The just concluded Fourth Annual Legislative Summit has exposed the resilience of the economy of Kisumu City, which is still on a recovery path from the devastating effects of the 2017 elections.
The summit was a major boost for the Kisumu economy as it plans to host the Africities Summit in 2021.
For the past year, Kisumu’s economy has been on a recovery path following disruption of businesses in the aftermath of the General Election in 2017.
This week however, various investors and businesses reaped big from the five-day summit.
Hotels, taxi operators and other service providers registered increased business due to the presence of the odd 4000 guests who came for the summit.
Prior to the summit, there had been fears that the county would not accommodate all the dignitaries and the delegates.
The county government even urged house owners to take advantage of the situation should there be an accommodation crisis, and rent their houses to the delegates.
This however never came to be as hotels in the city took in all the visitors.

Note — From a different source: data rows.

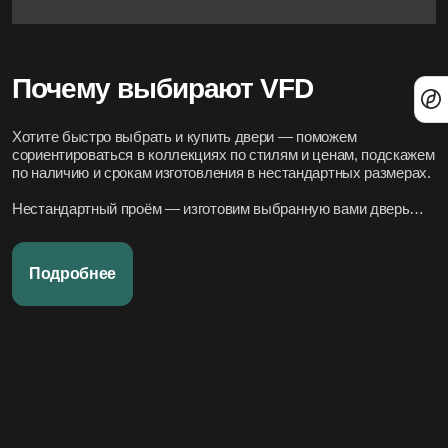
Почему выбирают VFD
Хотите быстро выбрать и купить двери — поможем
сориентироваться в коллекциях по стилям и ценам, подскажем
по наличию и срокам изготовления в нестандартных размерах.
Нестандартный проём — изготовим выбранную вами дверь
под нужный размер.
Нужно вписать в конкретный стиль интерьера — подберём
Подробнее
подходящие модели по дизайн-проекту или по фото.
Переживаете за установку – организуем всё под ключ:
аккуратно и профессионально, сроки фиксируем в договоре.
Хотите, чтобы всё было легко и просто — наши дружелюбные
менеджеры всегда на связи. Вся переписка чётко фиксируется
в системе, поэтому мы всегда в курсе того, что вы обсуждали и
на чём остановились.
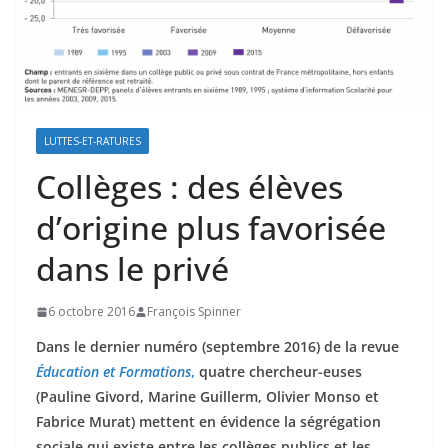
LUTTES-ET-RATURES
Collèges : des élèves
d’origine plus favorisée
dans le privé
6 octobre 2016
François Spinner
Dans le dernier numéro (septembre 2016) de la revue
Éducation et Formations
,
quatre chercheur-euses
(Pauline Givord, Marine Guillerm, Olivier Monso et
Fabrice Murat) mettent en évidence la ségrégation
sociale qui existe entre les collèges publics et les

Governor Anyang’ Nyong’o urged investors to continue investing in the city.
Nyong’o’s government is almost completing relocation of the infamous Kachok dumpsite, which has in the past denied the city an opportunity to host both international and regional sporting events.
Western Kenya Hospitality Leaders Association chairperson Robinson Anyal told the Sunday Standard that the city has now established itself as a business hub that can host thousands of guests.
“We are estimating the bed capacity in the city to be about 6,000. A number of guest houses have also come up and the summit is a blessing to us,” Anyal said.
In 2014, the Kisumu hosted the devolution conference and guests struggled to find decent accommodation after senior officials booked the few existing high-end hotels.
Anyal attributed improvement in hospitality industry on the many visitors in the region, which has been on a steady rise prior to last week’s summit.
But it is not only the hospitality industry that gained from the event. Taxi and car hire operators also lauded the summit.
John Ochieng, a taxi operator based at the Kisumu International Airport said the number of passengers increased.
“The summit was a blessing to us. Although the number of people who have been seeking taxi services has improved since the beginning of the year, the last one week was incredible,” Ochieng said.
Delegates attending the summit led by Devolution Cabinet Secretary Eugene Wamalwa noted that creation of the Lake Region Economic Bloc will boost the region’s economy.
“Kisumu is a beautiful city with commendable hospitality. People visiting the region should also take the opportunity to enjoy the fresh fish in the town,” the CS said.
The national government considers Kisumu a major economic hub in Western Kenya and has initiated a number of projects which are likely to be completed before the Africities summit.
The projects include the Kisumu-Kakamega highway, which is almost complete. But it is the stubborn hyacinth that continues to hamper Kisumu’s growth.
During the summit, delegates who went to the lake shore were disappointed after the weed barred them from enjoying boat rides.
In December, the weed also prevented boat owners from taking the thousands of families for rides.